Politicization of human rights by the Secretary General amounts to the violation of the most fundamental and most evident statutory and legal principles, including the principle of equality before law and the principle of non-discrimination. This report has an independent section on “foreign nationals and dual nationals”. Double nationality is not recognized by the Islamic Republic of Iran. Having double nationality neither gives any privilege nor does it deny any citizen right. Pursuant to the laws in effect in the Islamic Republic of Iran, all persons referred to in this report are recognized as Iranian and they will be dealt with based upon the rules and regulations in effect in the Islamic Republic of Iran.
The serious question here is to know why some foreign states are using some Iranian nationals with double nationality and even their own nationals in actions running counter to Iran’s national security. Justice is applied to all convicts and nationality does not deny due process of law. The question which remains open is to know why the Secretary-General has not mentioned Iranians held in detention abroad. It is recalled that more than 4,000 Iranians are currently held in prisons in the United States and other countries, nearly 40 of whom on charges of seeking to circumvent sanctions.
Unfortunately, despite the existence of some paragraphs appertaining to sanctions in the Secretary-General’s report, there is no trace of the negative impacts of sanctions therein. The Secretary-General should have explicitly pointed out the negative impacts of unilateral coercive measures on the human rights of the Iranian people and various rights thereof and called on the orchestrators to lift the sanctions. The Islamic Republic of Iran refers the Secretary-General to the remarks of the Special Rapporteur on the Negative Impact of Unilateral Coercive Measures on the Enjoyment of Human Rights who recently visited Iran.
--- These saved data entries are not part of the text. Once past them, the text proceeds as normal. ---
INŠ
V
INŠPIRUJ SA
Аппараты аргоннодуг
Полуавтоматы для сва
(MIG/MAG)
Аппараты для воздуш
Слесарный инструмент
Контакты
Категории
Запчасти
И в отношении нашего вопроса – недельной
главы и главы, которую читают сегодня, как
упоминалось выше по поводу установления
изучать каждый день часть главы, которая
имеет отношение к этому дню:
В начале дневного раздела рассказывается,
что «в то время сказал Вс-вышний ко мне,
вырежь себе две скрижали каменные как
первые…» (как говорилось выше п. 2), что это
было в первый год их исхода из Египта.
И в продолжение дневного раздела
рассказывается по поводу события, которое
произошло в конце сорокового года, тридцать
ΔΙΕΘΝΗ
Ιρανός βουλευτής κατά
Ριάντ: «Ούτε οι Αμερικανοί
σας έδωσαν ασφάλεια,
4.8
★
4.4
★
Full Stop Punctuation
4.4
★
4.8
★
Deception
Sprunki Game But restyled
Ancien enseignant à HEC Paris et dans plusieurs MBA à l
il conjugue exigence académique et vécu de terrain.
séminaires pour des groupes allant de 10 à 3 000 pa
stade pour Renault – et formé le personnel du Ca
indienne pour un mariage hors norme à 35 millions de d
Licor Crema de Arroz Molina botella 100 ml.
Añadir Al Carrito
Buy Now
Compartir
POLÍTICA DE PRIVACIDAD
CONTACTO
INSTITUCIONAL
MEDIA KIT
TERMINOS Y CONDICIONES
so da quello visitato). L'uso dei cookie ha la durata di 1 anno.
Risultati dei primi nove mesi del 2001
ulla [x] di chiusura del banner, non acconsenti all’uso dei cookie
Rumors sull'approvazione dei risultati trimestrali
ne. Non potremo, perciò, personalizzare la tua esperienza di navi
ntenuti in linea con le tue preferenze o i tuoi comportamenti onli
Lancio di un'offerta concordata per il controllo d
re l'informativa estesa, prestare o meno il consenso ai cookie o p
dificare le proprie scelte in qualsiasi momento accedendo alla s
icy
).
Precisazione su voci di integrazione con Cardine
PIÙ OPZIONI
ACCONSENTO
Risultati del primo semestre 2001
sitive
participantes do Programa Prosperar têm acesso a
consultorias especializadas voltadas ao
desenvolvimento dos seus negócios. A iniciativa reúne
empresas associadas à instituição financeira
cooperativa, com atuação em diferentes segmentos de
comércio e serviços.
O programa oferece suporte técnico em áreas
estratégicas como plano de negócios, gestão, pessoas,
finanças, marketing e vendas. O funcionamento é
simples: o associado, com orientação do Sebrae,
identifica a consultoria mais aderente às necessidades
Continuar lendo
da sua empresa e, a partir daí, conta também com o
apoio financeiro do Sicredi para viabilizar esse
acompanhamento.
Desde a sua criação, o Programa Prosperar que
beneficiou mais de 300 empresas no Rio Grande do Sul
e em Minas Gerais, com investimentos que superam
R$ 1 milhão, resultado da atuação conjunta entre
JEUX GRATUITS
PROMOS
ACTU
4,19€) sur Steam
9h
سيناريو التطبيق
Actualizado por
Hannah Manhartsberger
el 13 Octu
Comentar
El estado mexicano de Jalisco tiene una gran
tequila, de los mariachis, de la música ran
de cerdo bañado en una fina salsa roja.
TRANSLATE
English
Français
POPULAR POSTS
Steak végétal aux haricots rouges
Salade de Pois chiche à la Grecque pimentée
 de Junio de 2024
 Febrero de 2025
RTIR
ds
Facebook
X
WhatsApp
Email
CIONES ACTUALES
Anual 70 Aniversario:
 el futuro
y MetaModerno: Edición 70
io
The draft report does not mention the responsibility of the orchestrators and perpetrators of sanctions. It has also refrained from describing the imposition of negative, destructive, damaging and deadly impacts of cruel and criminal unilateral coercive measures against the human rights of the Iranian people by the U.S. regime and international responsibility thereof. The Secretary-General of the United Nations was expected to first condemn the imposition of unilateral coercive measures, and call for the lifting of all such sanctions. The report has also ignored the provisional order issued by the International Court of Justice in 2018 appertaining to the alleged violations of the 1955 Treaty of Amity, Economic Relations and Consular Rights (Islamic Republic of Iran v. the United States of America).
The Islamic Republic of Iran has nevertheless pursued a policy of interaction and cooperation with international mechanisms. A signatory to international human rights conventions and treaties galore, the Islamic Republic of Iran – in order to fulfill commitment thereof – has submitted the following periodic reports to treaty institutions over the past 18 months including the Preliminary Report on the Implementation of the Protocol to the Convention on the Rights of the Child on the Sale of Children, Child Prostitution and Child Pornography, Fourth Periodic Report on the Implementation of Obligations Under the International Covenant on Civil and Political Rights, The Fourteenth Periodic Report on the Implementation of Obligations Under the Convention on the Elimination of All Forms of Racial Discrimination, Finalizing the Fifth and Sixth Reports on the Implementation of Obligations Under the Convention on the Rights of the Child and the Preparing the Second, Third and Fourth Combined Reports on the Implementation of Obligations Under the Convention on the Rights of Persons with Disabilities.”